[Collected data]
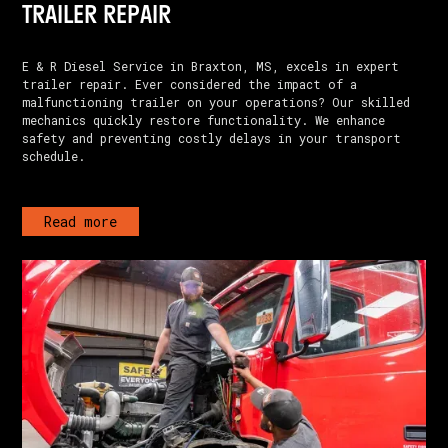
TRAILER REPAIR
E & R Diesel Service in Braxton, MS, excels in expert
trailer repair. Ever considered the impact of a
malfunctioning trailer on your operations? Our skilled
mechanics quickly restore functionality. We enhance
safety and preventing costly delays in your transport
schedule.
Read more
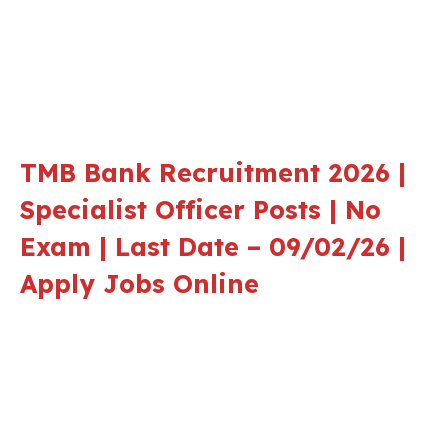
TMB Bank Recruitment 2026 |
Specialist Officer Posts | No
Exam | Last Date – 09/02/26 |
Apply Jobs Online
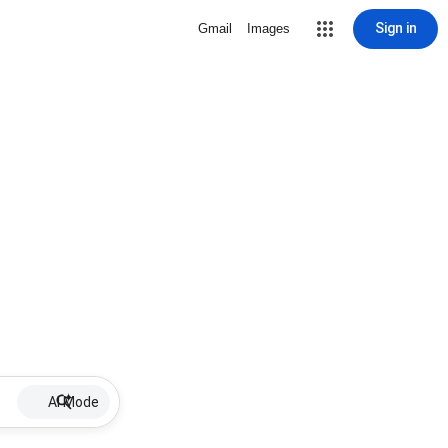
Sign in
Gmail
Images
AI Mode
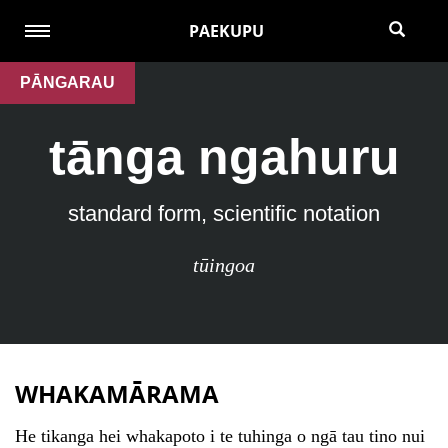
PAEKUPU
PĀNGARAU
tānga ngahuru
standard form, scientific notation
tūingoa
WHAKAMĀRAMA
He tikanga hei whakapoto i te tuhinga o ngā tau tino nui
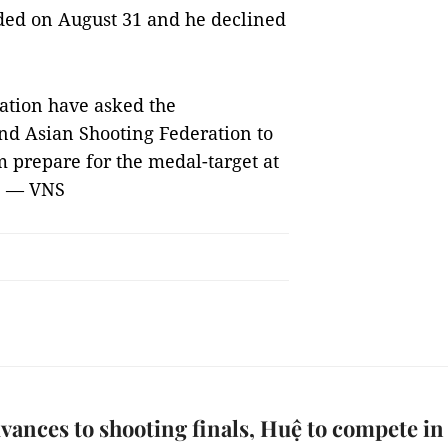
nded on August 31 and he declined
ation have asked the
and Asian Shooting Federation to
m prepare for the medal-target at
. — VNS
vances to shooting finals, Huệ to compete in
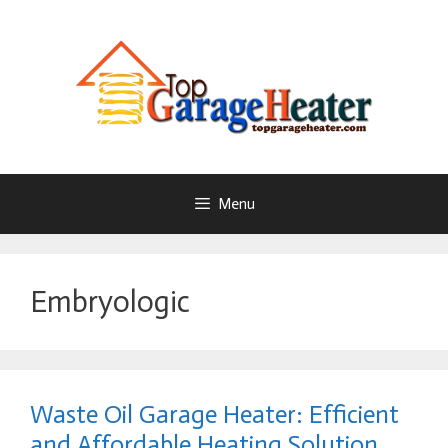
Skip
To
Content
Menu
Embryologic
Waste Oil Garage Heater: Efficient
and Affordable Heating Solution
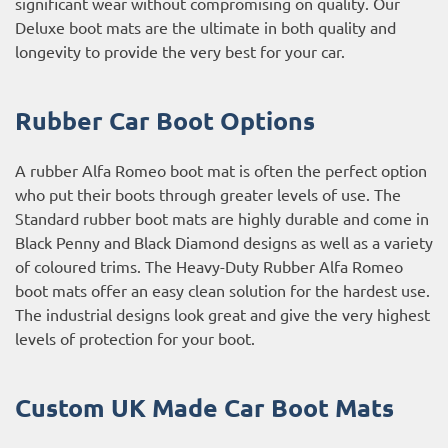
significant wear without compromising on quality. Our
Deluxe boot mats are the ultimate in both quality and
longevity to provide the very best for your car.
Rubber Car Boot Options
A rubber Alfa Romeo boot mat is often the perfect option
who put their boots through greater levels of use. The
Standard rubber boot mats are highly durable and come in
Black Penny and Black Diamond designs as well as a variety
of coloured trims. The Heavy-Duty Rubber Alfa Romeo
boot mats offer an easy clean solution for the hardest use.
The industrial designs look great and give the very highest
levels of protection for your boot.
Custom UK Made Car Boot Mats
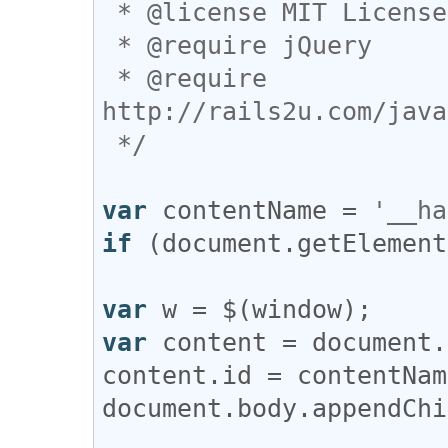
 * @license MIT License

 * @require jQuery

 * @require 
http://rails2u.com/java
 */
var
contentName
 = 
'__ha
if
 (
document
.
getElement
var
w
 = $(
window
var
content
 = 
document
.
content
.
id
 = 
contentNam
document
.
body
.
appendChi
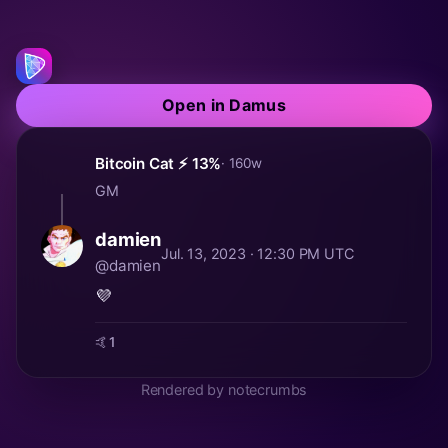
Open in Damus
Bitcoin Cat ⚡️ 13%
· 160w
GM
damien
Jul. 13, 2023 · 12:30 PM UTC
@damien
💜
🤙
1
Rendered by notecrumbs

* _What is expected_
Report how many lines of the records above contain the string "Romeo". Give only the number.

* _Exercise response_
2